(WHAT YOU SHOULD DO): Show each line of the records below where the word "pattern" occurs.

(DATASET EXCERPTS):
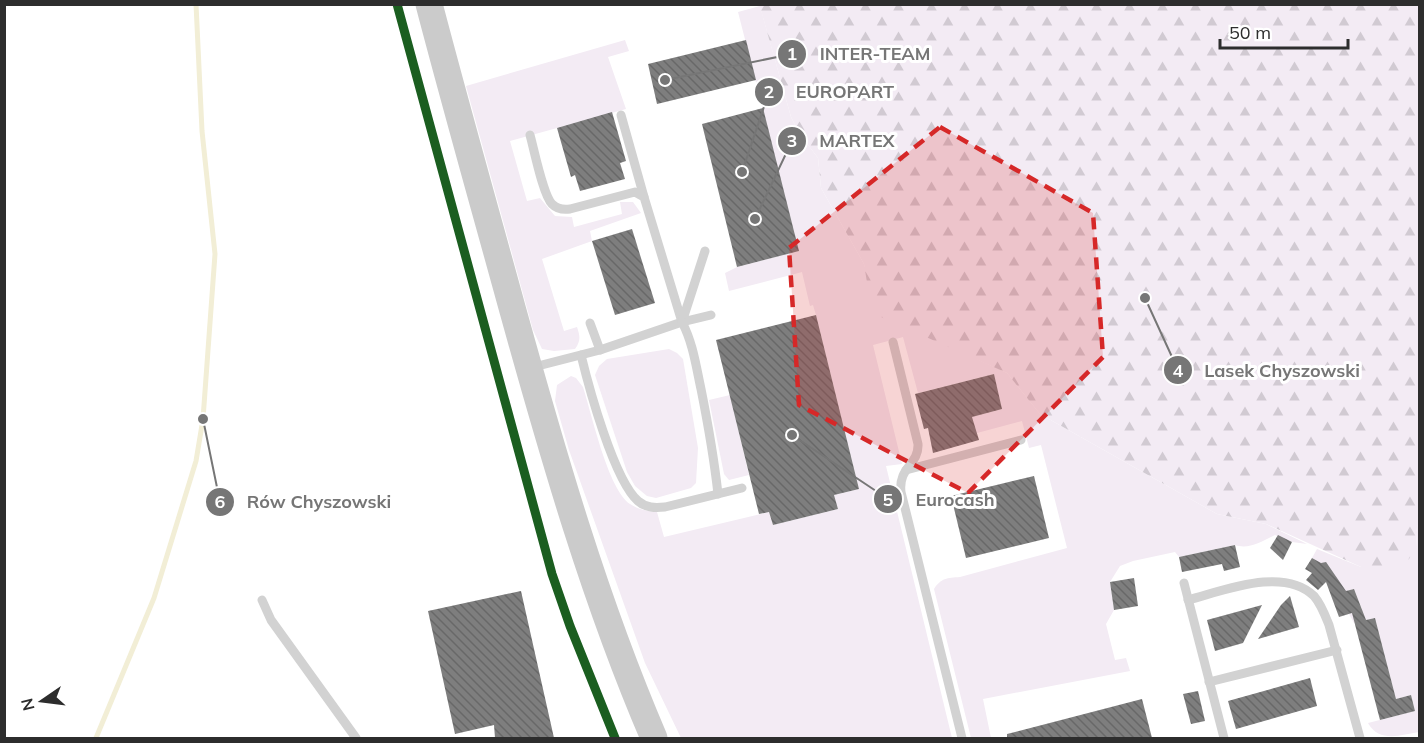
<svg xmlns="http://www.w3.org/2000/svg" width="1424" height="743" viewBox="0 0 1424 743" font-family="Mulish,sans-serif">
	<style>
		.grass { fill: #f3ebf4 }
		.forest { fill: url(#forest-firs) }
		.lines { fill: none; stroke-linecap: round; stroke-linejoin: round }
		.stream { stroke: #f2eed6; stroke-width: 5 }
		.building { fill: url(#building-back-hatch) }
		.lane { stroke: #d2d2d2; stroke-width: 9 }
		.secondary { stroke: #cbcbcb; stroke-width: 27 }
		.cycleway-casing { stroke: #fff; stroke-width: 13 }
		.cycleway { stroke: #1b5e20; stroke-width: 9 }
		.marked { fill: #d62828; fill-opacity: 0.2; stroke: #d62828; stroke-width: 4.5; stroke-dasharray: 12 8; stroke-linejoin: round }
		.leader { fill: none; stroke: #767676; stroke-width: 2 }
		.callout-dot { fill: #767676; stroke: #fff; stroke-width: 2 }
		.mark-label { font-size: 18px; text-anchor: middle; font-weight: bold; fill: #fff }
		.callout-label { font-size: 18px; text-anchor: middle; font-weight: bold; fill: #767676; stroke: #fff; stroke-width: 6; stroke-linejoin: round; paint-order: stroke }
	</style>
	<defs>
		<pattern id="forest-firs" width="22" height="20" patternUnits="userSpaceOnUse" patternTransform="scale(1.5)"><rect width="22" height="20" fill="#f3ebf4"/><path d="M5 1l3.5 6h-7zM16 11l3.5 6h-7z" fill="#d1cad2"/></pattern>
		<pattern id="building-back-hatch" width="6" height="6" patternUnits="userSpaceOnUse" patternTransform="scale(1.5)"><rect width="6" height="6" fill="#7e7e7e"/><path d="M-1 5l2 2M0 0l6 6M5-1l2 2" fill="none" stroke="#686868"/></pattern>
	</defs>
	<rect width="100%" height="100%" fill="#fff"/>
	<g class="grass">
		<path d="M760,6l31,111 8,16 19,25 3,30 43,76 5,19 101,73 37,17 33,41 177,100 49,10 41,20 -15,-2 -17,-7c-13,6 -26,15 -40,10l-56,12 -4,-5 -42,9 -13,5 -10,16 4,28 -8,14 9,36 11,-2 4,13 -147,28 8,39h-20l-37,-149c7,-11 13,-11 26,-12l107,-29 -26,-103 -12,3 -7,-27 -45,12 -5,-16 30,-8 -8,-35 -76,19 -15,-56 -30,8 29,119 -16,2 66,272h-271l-36,-75 -76,-213 -14,-49 2,-16 14,-9 5,2 7,9c9,28 25,102 47,117 9,6 17,7 27,8l7,25 105,-25 4,13 65,-16 -4,-14 25,-6 -43,-174 -3,-10 -3,1 -8,-34 -73,19 -4,-18 12,-6 62,-16 -61,-239z"/>
		<path d="M625,40l4,11 -21,6 18,52 -116,32 17,60 13,-3 15,18 17,1 2,10 48,-13 -2,-12h13l8,11 -51,18 2,10 -50,18 22,72 13,-4c3,9 4,14 -2,22l-21,2 -12,-2 -9,-19 -67,-244z"/>
		<path d="M669,349l8,4 6,6 15,89 -2,35 -5,5 -35,10 -9,-2 -12,-10 -8,-14 -32,-97 4,-9 8,-7z"/>
		<path d="M730,395l19,80 -20,5 -5,-6 -15,-74z"/>
		<path d="M1419,517v215c-18,3 -40,11 -51,-9l47,-12 -4,-16 -15,4 -21,-81 -21,5 -5,-9 13,-5 -8,-20 -10,3 -21,-27 -11,-7 5,-9 44,18 56,-20 -1,-15z"/>
	</g>
	<path class="forest" d="M756,5h663l1,512 -4,15 1,15 -8,12 -23,12 -25,-4 -95,-43 -49,-10 -177,-100 -33,-41 -135,-60 -8,-49 -43,-76 -3,-30 -19,-25 -8,-16 -31,-110z"/>
	<g class="lines">
		<path class="stream" d="M96,738l58,-140 42,-137 7,-42 12,-165 -13,-123 -6,-127"/>
	</g>
	<g class="building">
		<path d="M746,40l10,40 -99,24 -9,-40z"/>
		<path d="M763,108l36,143 -62,16 -35,-143z"/>
		<path d="M612,112l14,49 -6,2 5,16 -45,12 -5,-16 -4,2 -14,-49z"/>
		<path d="M632,229l23,74 -40,12 -23,-74z"/>
		<path d="M816,315l43,174 -25,6 4,14 -65,16 -4,-13 -10,2 -43,-174z"/>
		<path d="M994,374l8,35 -30,8 7,23 -46,13 -5,-25 -4,1 -9,-35z"/>
		<path d="M1034,476l15,62 -83,20 -15,-62z"/>
		<path d="M1278,535l14,7 -9,18 -13,-12z"/>
		<path d="M1235,545l5,22 -16,4 -2,-7 -40,8 -3,-15z"/>
		<path d="M1312,558l9,5 5,-1 20,29 8,-2 12,31 9,-2 21,81 15,-4 4,16 -35,9 -28,-107 -13,4 -13,-35 -8,8 -12,-10 6,-7 -7,-4z"/>
		<path d="M1134,578l4,28 -24,4 -4,-28z"/>
		<path d="M521,591l33,147h-59l-1,-13 -39,9 -27,-123z"/>
		<path d="M1290,596l9,31 -41,12 23,-34z"/>
		<path d="M1262,605l-19,38 -28,8 -8,-31z"/>
		<path d="M1310,678l7,28 -81,23 -8,-28z"/>
		<path d="M1198,691l7,30 -14,3 -8,-30z"/>
		<path d="M1142,699l10,39h-145v-4z"/>
	</g>
	<g class="lines">
		<g class="lane">
			<path d="M621,115l23,82"/>
			<path d="M530,135c4,14 13,60 22,69 5,5 11,6 18,5l65,-17 9,5 38,125 -82,28 -70,18"/>
			<path d="M705,251l-23,71 29,-7"/>
			<path d="M682,322c11,21 14,44 19,67 7,35 13,69 17,105"/>
			<path d="M590,323l10,27"/>
			<path d="M893,342l25,102c1,21 -20,23 -17,48l61,246"/>
			<path d="M581,355c8,33 33,125 57,146 8,7 17,7 27,6l77,-19"/>
			<path d="M906,470l115,-30"/>
			<path d="M1184,583l40,155"/>
			<path d="M262,600l9,20 85,118"/>
			<path d="M1188,600c35,-9 95,-34 126,-4 7,8 11,19 15,29l31,113"/>
			<path d="M1209,682l128,-32"/>
		</g>
		<path class="secondary" d="M429,4c27,103 56,205 84,307 40,144 82,290 141,427"/>
		<defs>
			<path id="cycleway" d="M397,4l155,570 18,52 45,112"/>
		</defs>
		<use href="#cycleway" class="cycleway-casing"/>
		<use href="#cycleway" class="cycleway"/>
	</g>
	<path class="marked" d="M940,127l153,86 10,144 -135,136 -169,-88 -10,-157z"/>
	<path class="leader" d="M665 80L792 54M742 172L769 92M755 219L792 141M1145 298L1178 370M792 435L888 499M203 419L220 502"/>
	<g class="callout-dot">
		<circle cx="665" cy="80" r="6"/>
		<circle cx="742" cy="172" r="6"/>
		<circle cx="755" cy="219" r="6"/>
		<circle cx="1145" cy="298" r="6"/>
		<circle cx="792" cy="435" r="6"/>
		<circle cx="203" cy="419" r="6"/>
		<circle cx="792" cy="54" r="15"/>
		<circle cx="769" cy="92" r="15"/>
		<circle cx="792" cy="141" r="15"/>
		<circle cx="1178" cy="370" r="15"/>
		<circle cx="888" cy="499" r="15"/>
		<circle cx="220" cy="502" r="15"/>
	</g>
	<g class="mark-label">
		<text x="792" y="60">1</text>
		<text x="769" y="98">2</text>
		<text x="792" y="147">3</text>
		<text x="1178" y="377">4</text>
		<text x="888" y="506">5</text>
		<text x="220" y="508">6</text>
	</g>
	<g class="callout-label">
		<text x="875" y="60">INTER-TEAM</text>
		<text x="845" y="98">EUROPART</text>
		<text x="857" y="147">MARTEX</text>
		<text x="1282" y="377">Lasek Chyszowski</text>
		<text x="955" y="506">Eurocash</text>
		<text x="319" y="508">Rów Chyszowski</text>
	</g>
	<rect width="1424" height="743" fill="none" stroke="#2d2d2d" stroke-width="12"/>
	<g transform="translate(42 701) rotate(256)" stroke="#ffffff" stroke-width="4.5" paint-order="stroke">
	<path d="M0-4.5L10 22L0 15L-10 22Z" fill="#2d2d2d"/>
	<text y="-9" font-size="16" font-weight="bold" text-anchor="middle" fill="#2d2d2d">N</text>
	</g>
	<path d="M1220 39v9h128v-9" fill="none" stroke="#2d2d2d" stroke-width="3"/>
	<text x="1229" y="39" font-size="18" fill="#2d2d2d" stroke="#ffffff" stroke-width="4.5" paint-order="stroke">50 m</text>
</svg>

(REPLY):
		<pattern id="forest-firs" width="22" height="20" patternUnits="userSpaceOnUse" patternTransform="scale(1.5)"><rect width="22" height="20" fill="#f3ebf4"/><path d="M5 1l3.5 6h-7zM16 11l3.5 6h-7z" fill="#d1cad2"/></pattern>
		<pattern id="building-back-hatch" width="6" height="6" patternUnits="userSpaceOnUse" patternTransform="scale(1.5)"><rect width="6" height="6" fill="#7e7e7e"/><path d="M-1 5l2 2M0 0l6 6M5-1l2 2" fill="none" stroke="#686868"/></pattern>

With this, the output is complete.